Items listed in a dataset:
_____

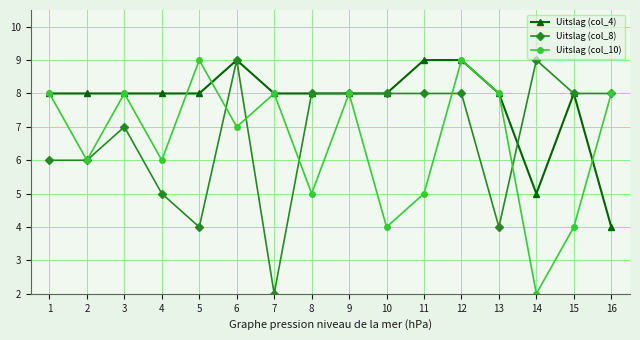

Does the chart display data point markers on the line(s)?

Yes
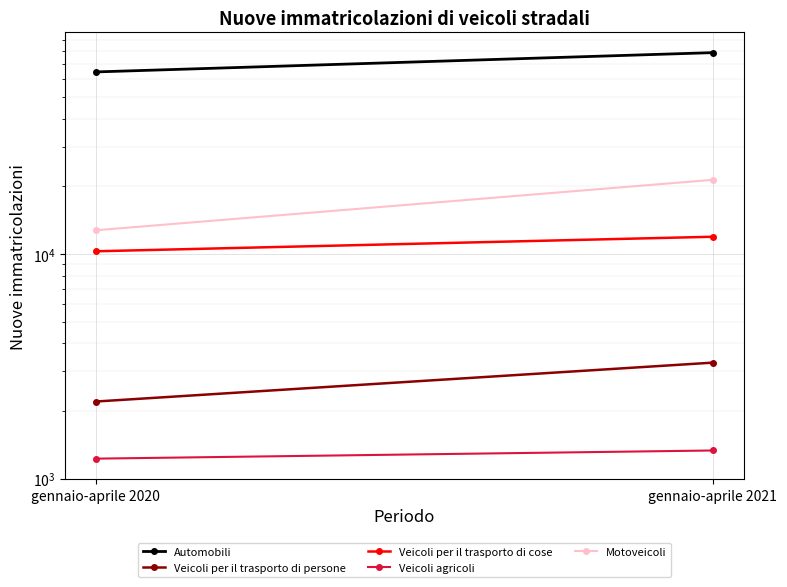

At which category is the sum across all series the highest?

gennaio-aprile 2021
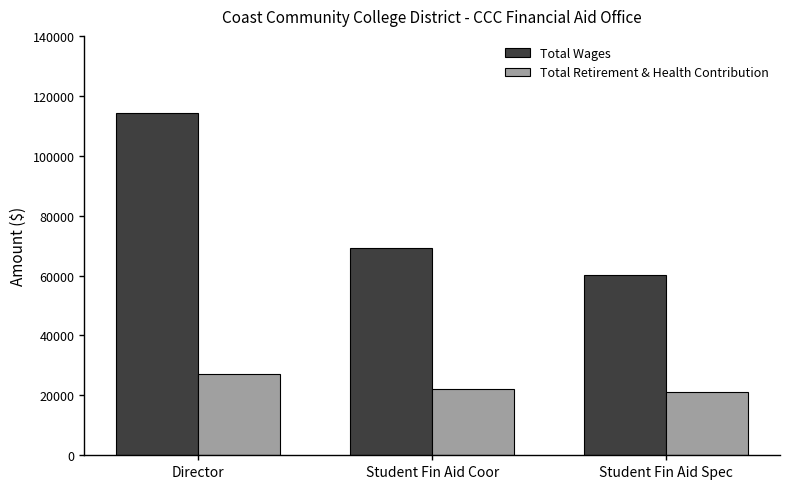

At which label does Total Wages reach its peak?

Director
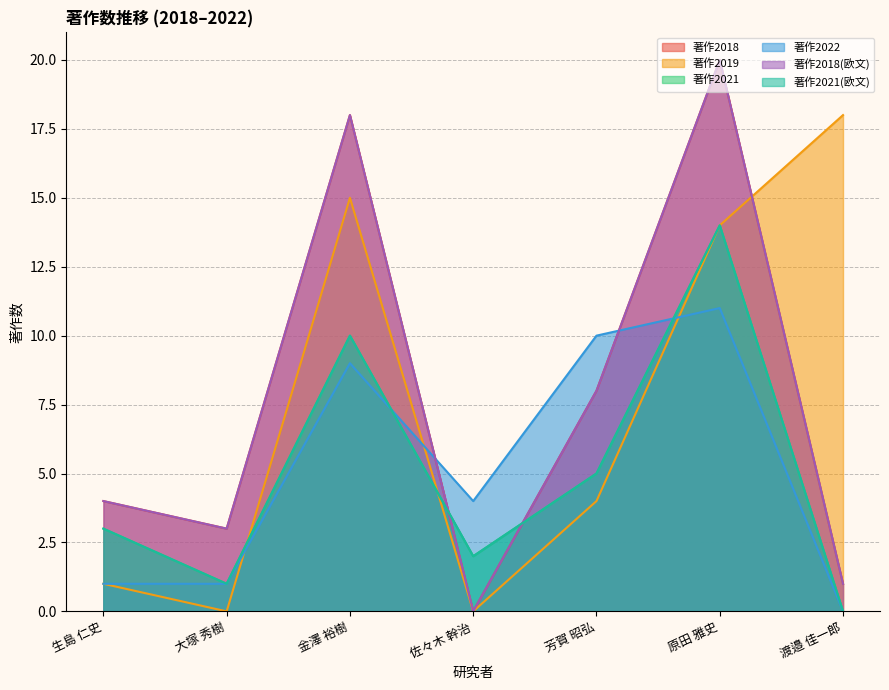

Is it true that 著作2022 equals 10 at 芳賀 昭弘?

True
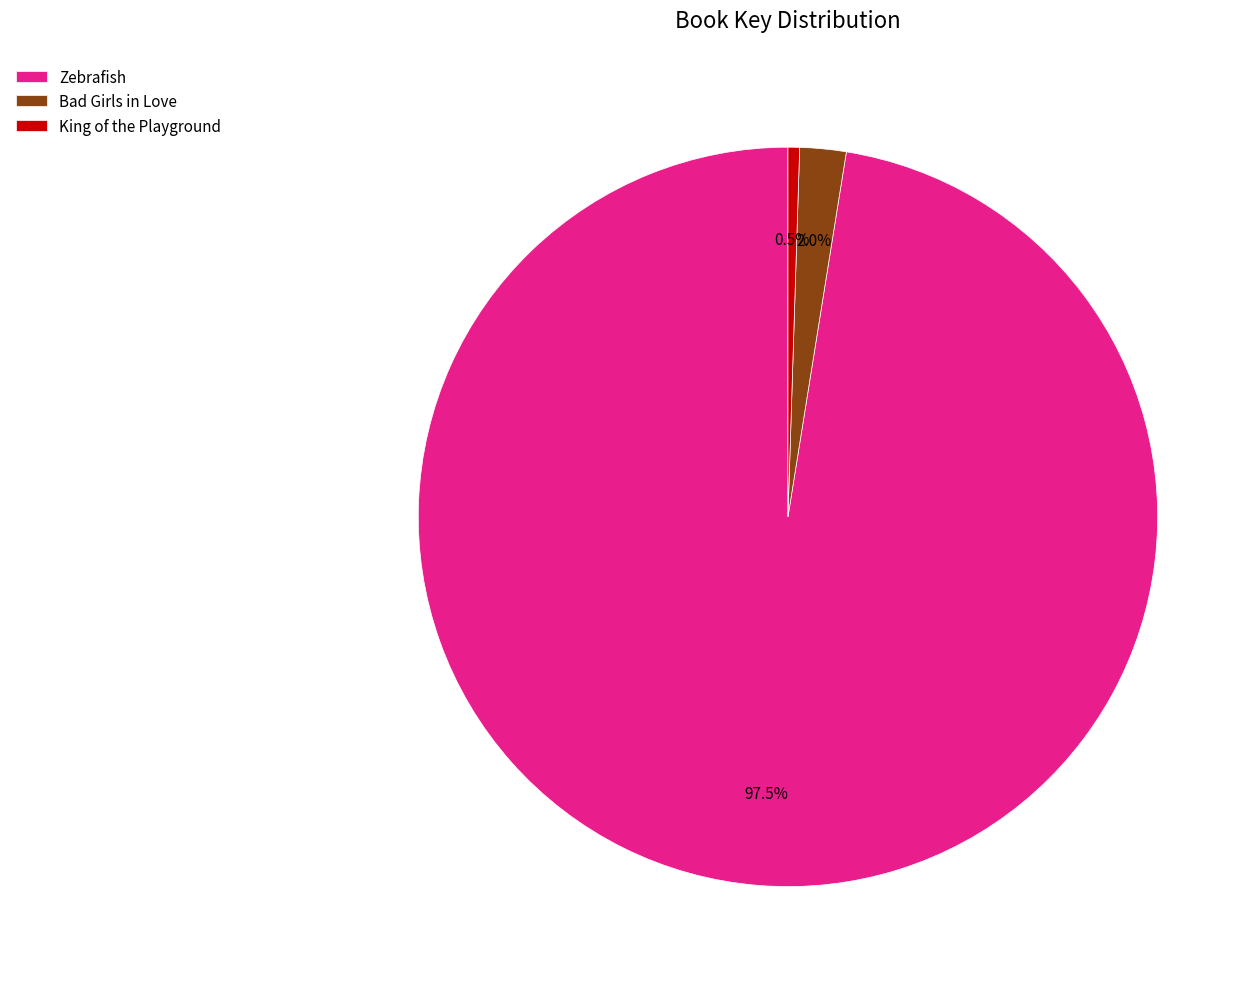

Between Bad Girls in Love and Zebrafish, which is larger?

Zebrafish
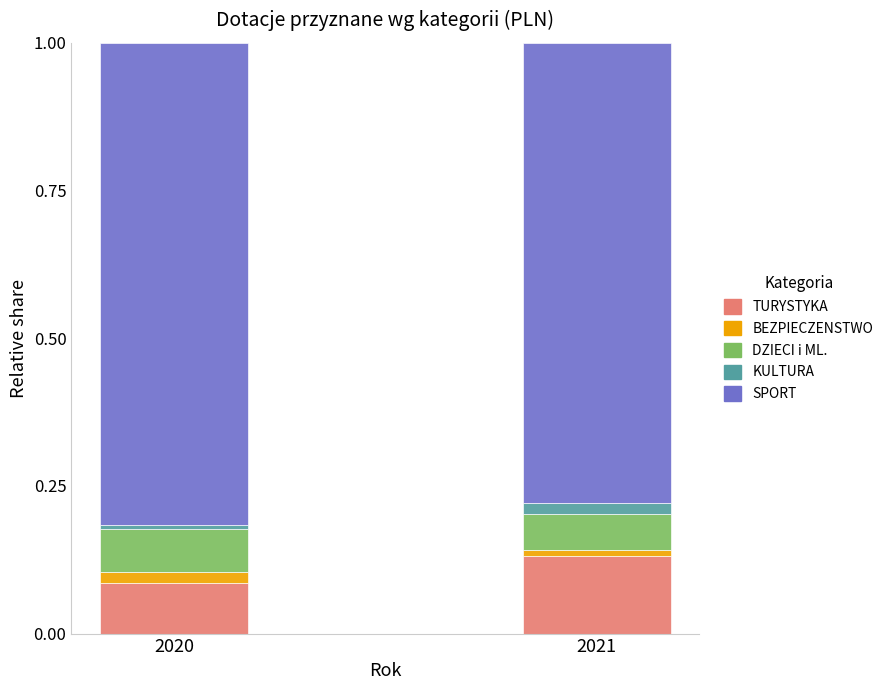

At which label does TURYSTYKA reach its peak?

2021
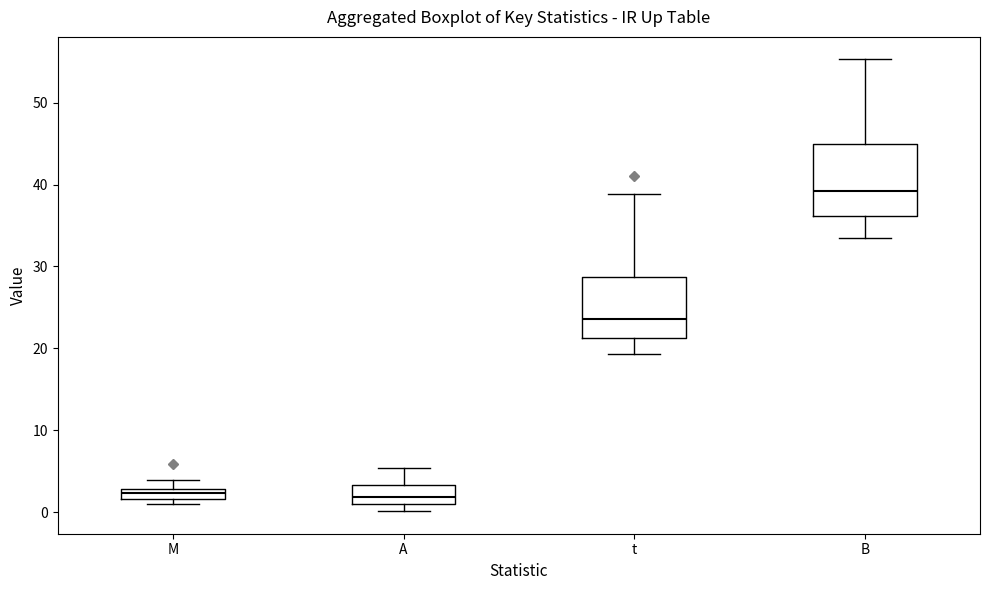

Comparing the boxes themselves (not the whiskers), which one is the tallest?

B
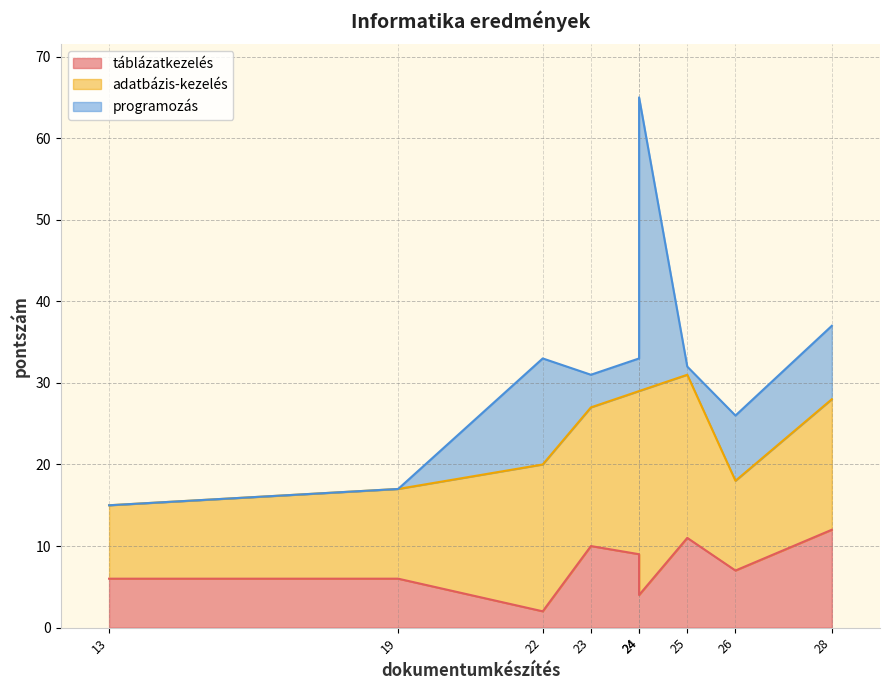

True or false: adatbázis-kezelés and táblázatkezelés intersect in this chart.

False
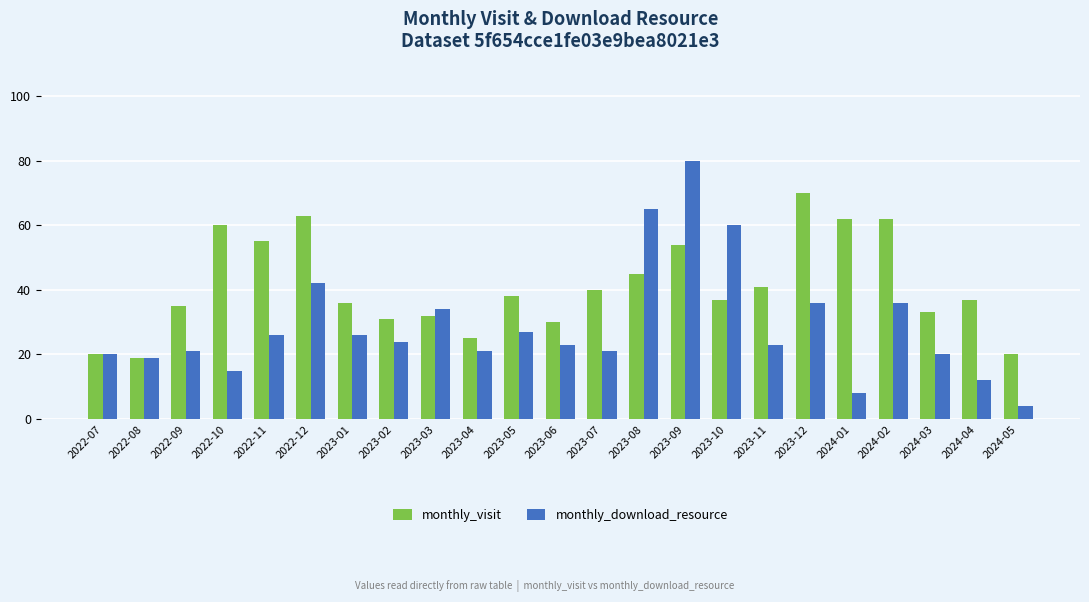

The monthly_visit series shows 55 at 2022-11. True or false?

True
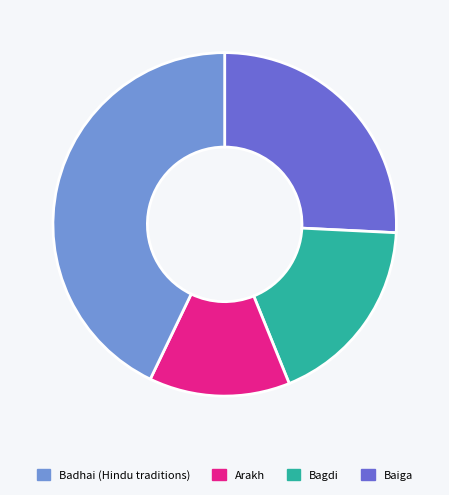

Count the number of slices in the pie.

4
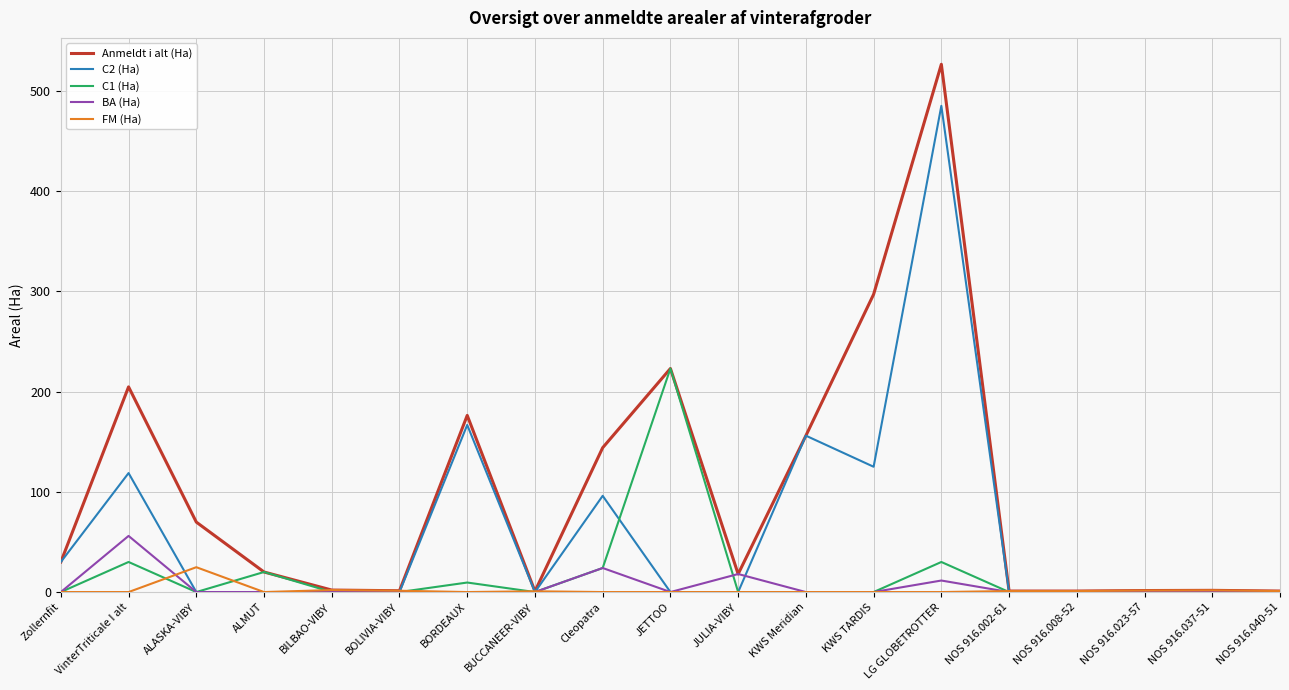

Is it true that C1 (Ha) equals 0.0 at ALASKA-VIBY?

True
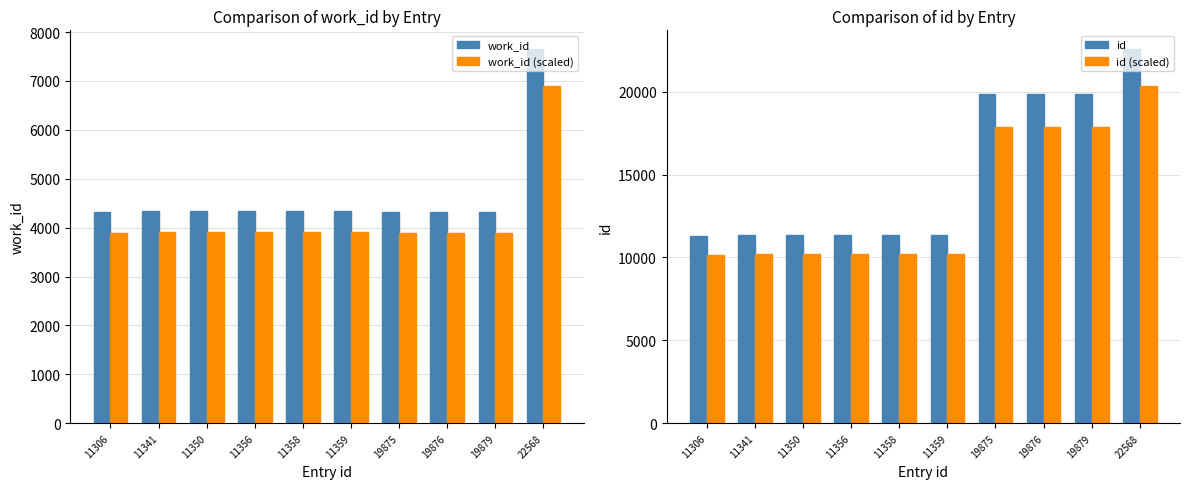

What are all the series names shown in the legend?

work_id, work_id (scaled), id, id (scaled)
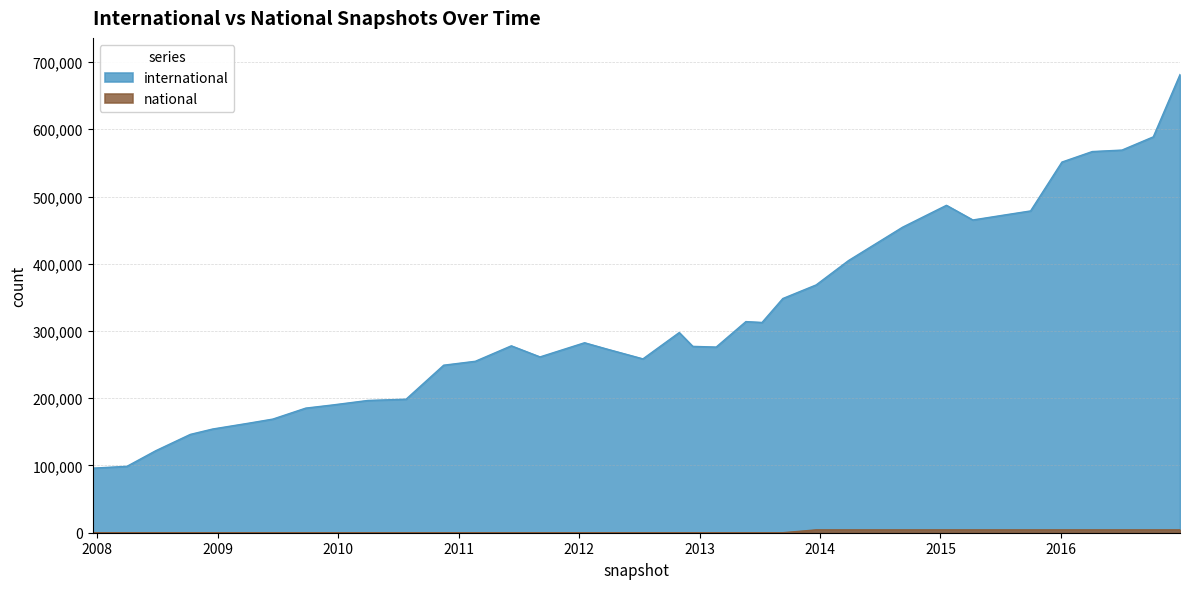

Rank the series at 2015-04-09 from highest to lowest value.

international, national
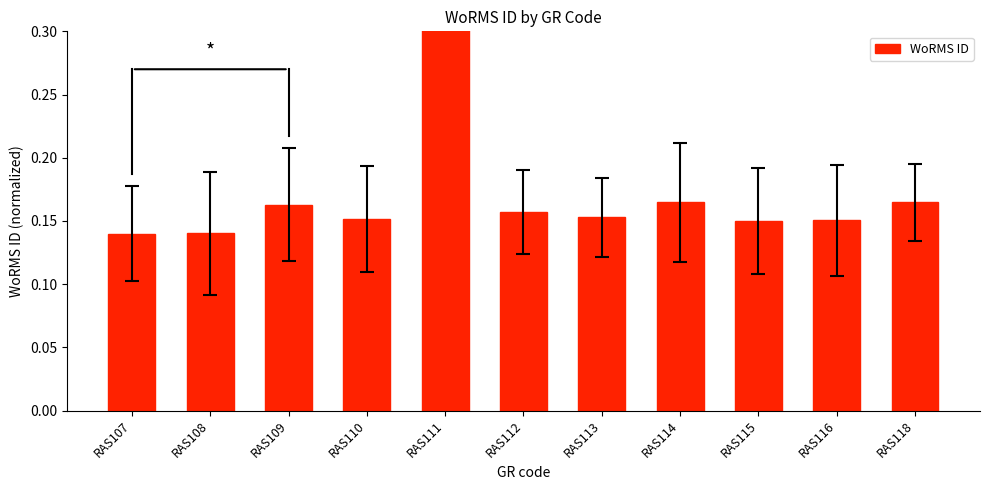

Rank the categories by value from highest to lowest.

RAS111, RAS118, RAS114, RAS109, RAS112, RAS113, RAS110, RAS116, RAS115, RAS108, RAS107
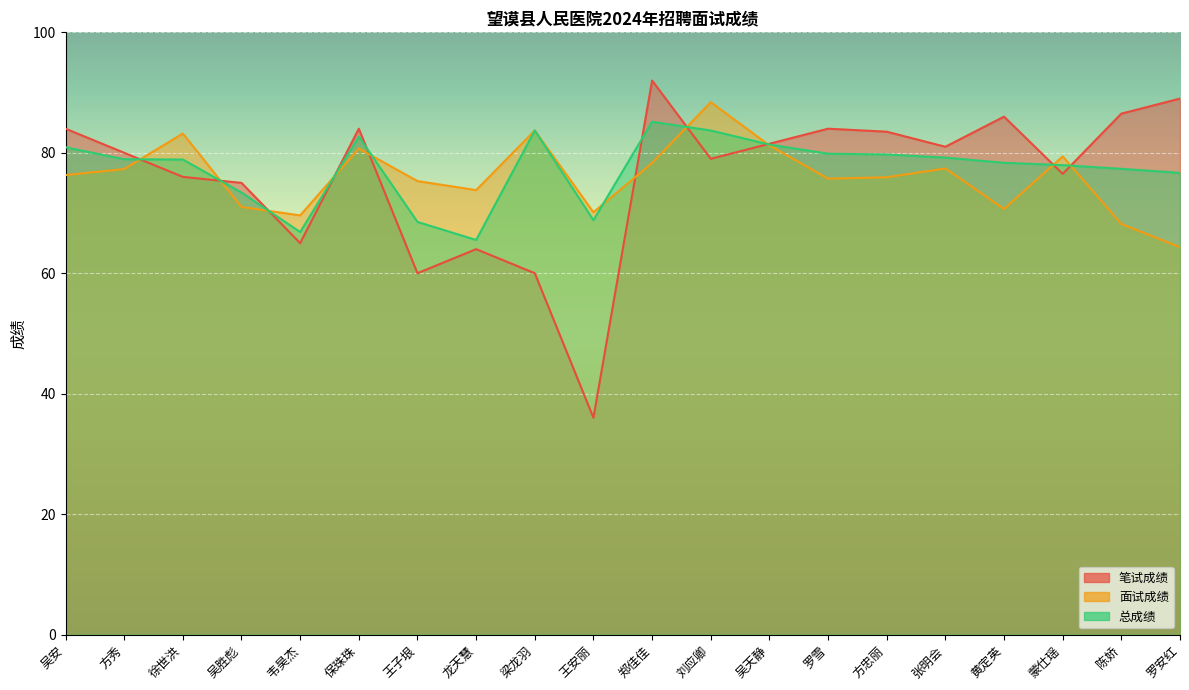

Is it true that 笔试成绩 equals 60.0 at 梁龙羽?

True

_____

What to do: Copy the material verbatim between the lines holding "Count the number of slices in the pie." and "Rank the categories", inclusive. Leave the pictures out of your copy.

Response below:
Count the number of slices in the pie.

4

Is it true that C1 (Ha) equals 0.0 at ALASKA-VIBY?

True

What are all the series names shown in the legend?

work_id, work_id (scaled), id, id (scaled)

Rank the series at 2015-04-09 from highest to lowest value.

international, national

Rank the categories by value from highest to lowest.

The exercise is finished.